Istruzione scritta A: Secondo il brano sulle Nozze di Cana del Tintoretto, che mestiere faceva il padre di Jacopo Robusti?
Istruzione scritta B: Prosegui il brano sulle Nozze di Cana del Tintoretto, ripartendo subito dopo la sua ultima frase.

Estratto del documento:
Ma se Veronese ha avuto questa felice idea in onore di Gesù Cristo e, così, della sua Chiesa, cosa maggiormente rimarcata dal fatto che si tratta, in Nozze di Cana, del primo miracolo del Signore, un altro pittore, altrettanto famoso e suo rivale in arte, il Tintoretto, ovvero Jacopo Robusti, nell'analoga opera Nozze di Cana, fa di più audacemente. Egli è si autoritrae al centro del quadro relativo, almeno con certezza assoluta al centro in corrispondenza dell'arco centrale posto sullo sfondo (secondo il punto di vista di quest'arco e non secondo la direttiva mediana dei due architravi longitudinali). E così la tavolata del pranzo nuziale, con Gesù a capotavola in lontananza, è al lato come un incerto secondo piano, ma la cosa può essere anche immaginata come un Est, un eccelso sole sorgente, punto fondamentale di riferimento nelle Chiese medievali dove si colloca l'abside con l'altare. D'altronde si tratta del primo miracolo di Gesù, che lui non voleva stando al Vangelo che ne parla, ma che ha comunque operato perché la Madre gli ha forzato la mano. Per lui, in quel momento non era la sua Madre ma la Donna e lo fa capire. È complessa la comprensione della centrale postazione di Jacopo Robusti di padre bresciano maestro tintore di seta. Può apparire presuntuosamente inaccettabile e, forse, fu questa idea a indurre la riproduzione su stampa del quadro del Tintoretto in cui la figura presunta del Tintoretto appare piccola, appena visibile, assai incerta e per niente centrale. Se ne parlerà dettagliatamente verso la fine di questo scritto.

Non è nemmeno ignota la fenomenale personalità di Jacopo Robusti, assai tormentata dalla spinta di primeggiare in modo clamoroso, ma si può anche giudicare ardimento, forte slancio creativo per penetrare il mistero della vita, ma da accettare anche su basi dettate dalla materia e non solo dello spirito. E il miracolo di Cana deve averlo coinvolto a tal punto da tentare, con la sua presenza centrale in Nozze di Cana, di valicare, al “presente” epocale, l'irraggiungibile Est del Cristo attraverso il fatto materiale riposto nell'anfora del miracolo posta in primo piano. Infatti lo sguardo dell'ipotetico suo volto è fissato in questa direzione. A rimarcare questa mia concezione, quasi a voler vedere bene, a guisa di un San Tommaso incredulo che pone la mano nel costato di Gesù dopo la sua resurrezione, dispone l'unico grosso candeliere sospeso del salone, giusto in direzione verticale dell'anfora dell'acqua trasformata in vino.

Dati forniti:
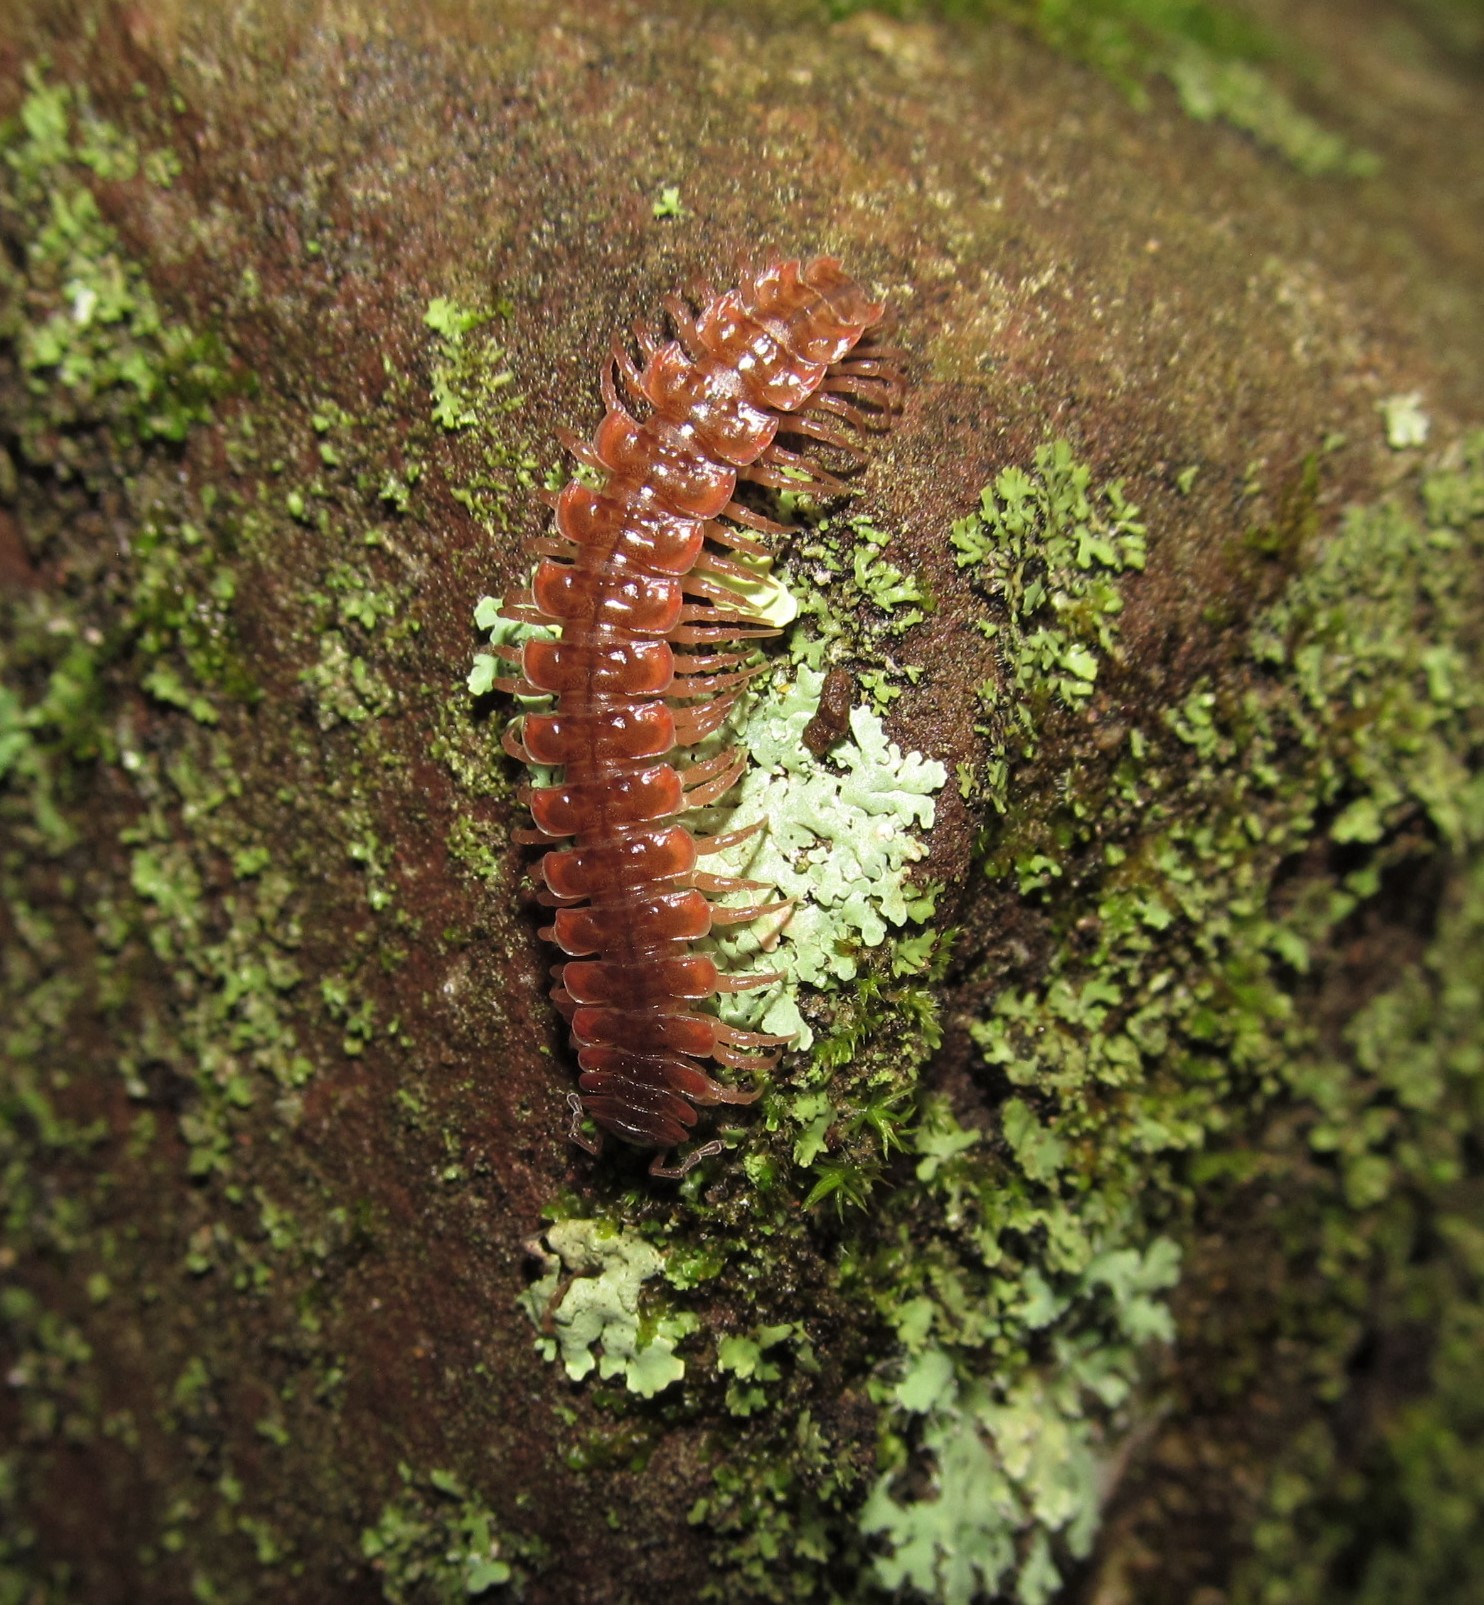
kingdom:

Risposta finale A: Era un maestro tintore di seta, di origine bresciana.

Risposta finale B:
L'uomo che sfida il mistero dell'acqua e vino

L'illustr. 1 e il particolare dell'illustr. 2 mettono in risalto l'immagine di un uomo che ha una marcata somiglianza con l'autoritratto di Jacopo Robusti detto il Tintoretto dell'illustr. 3.

Il quadro Nozze di Cana di questa immagine è stato fatto nel 1561, 14 anni circa dopo la presumibile data dell'autoritratto suddetto.

Dall'illustr. 1 è interessante riscontrare che la supposta figura del Tintoretto è collocata al centro del quadro di Nozze di Cana, giusto al centro dell'arco di mezzo della sala (se si disponesse il quadro originale si potrebbe verificare questa centralità relativa a tutta la tela). Mentre al centro dell'arco al lato, quasi a disporlo in secondo piano, c'è Gesù a capotavola. Tuttavia la posizione dell'uomo, supposto il Tintoretto, che è in piedi, si trova in direttiva dell'anfora della tramutazione dell'acqua in vino secondo le istruzioni di Gesù, tanto più che egli sembra osservare, quasi controllare o forse dubitare, questa operazione del miracolo.

Insomma, conoscendo la fama del Tintoretto disposto a tutto pur di strabiliare, di vincere e senza scrupoli, egli in Nozze di Cana ha veramente fatto ciò che tutti gli altri artisti del Rinascimento, anche più famosi di lui non hanno fatto.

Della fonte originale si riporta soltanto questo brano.